By prioritizing failure-first correctness:
- All user messages are synchronously persisted before any AI work begins.
- The LLM is invoked pessimistically and never blocks core flows.
- No speculative UI updates or streaming are relied upon.
This can increase end-to-end latency and reduce perceived responsiveness compared to optimistic, LLM-first systems. However, it guarantees durable conversations, explicit failure states, and predictable recovery under all conditions.
- Node.js (v18+)
- PostgreSQL
- npm / pnpm / yarn
git clone https://github.com/ringerH/AI_chat.git
cd AI_chatcd backend
npm install
Create a .env file in backend/:
DATABASE_URL=postgresql://user:password@localhost:5432/ai_chat
PORT = 3000
GEMINI_API_KEY=your_api_key_here
createdb ai_chat
cd backend
npm install
npm run migrate
npm run dev
Backend runs at http://localhost:3000
cd ../frontend
npm install
npm run dev
Frontend runs at http://localhost:5173
This project implements a failure-first, persistence-driven chat system designed for correctness under real-world conditions.
- The database is the single source of truth; all conversation state is fully reconstructible.
- Failures are treated as explicit, named states rather than exceptional cases.
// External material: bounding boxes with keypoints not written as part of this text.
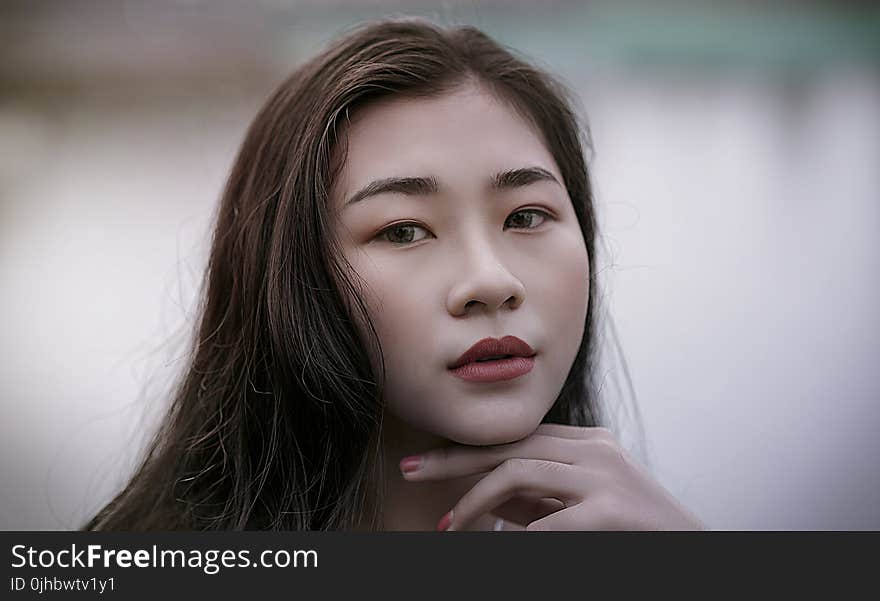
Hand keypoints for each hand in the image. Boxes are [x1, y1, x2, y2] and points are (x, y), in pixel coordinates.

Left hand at [399, 424, 706, 530]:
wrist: (696, 554)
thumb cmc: (628, 537)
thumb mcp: (572, 511)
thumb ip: (532, 500)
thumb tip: (477, 499)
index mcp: (585, 443)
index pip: (513, 437)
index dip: (464, 448)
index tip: (422, 460)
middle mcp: (593, 449)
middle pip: (508, 445)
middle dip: (452, 460)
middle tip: (407, 471)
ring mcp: (605, 476)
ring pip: (519, 472)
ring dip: (475, 501)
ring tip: (449, 527)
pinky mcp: (613, 511)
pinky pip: (547, 523)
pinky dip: (516, 538)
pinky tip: (497, 547)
- LLMs are integrated pessimistically as optional dependencies, never as authoritative components.
- Deterministic logic (e.g. FAQ handling) is preferred where possible to reduce reliance on probabilistic behavior.
- Reliability and recoverability are prioritized over optimistic performance and UI illusion.
The result is a system that remains predictable, debuggable, and safe under partial failures—while allowing intelligence and performance optimizations to be layered on top without compromising core guarantees.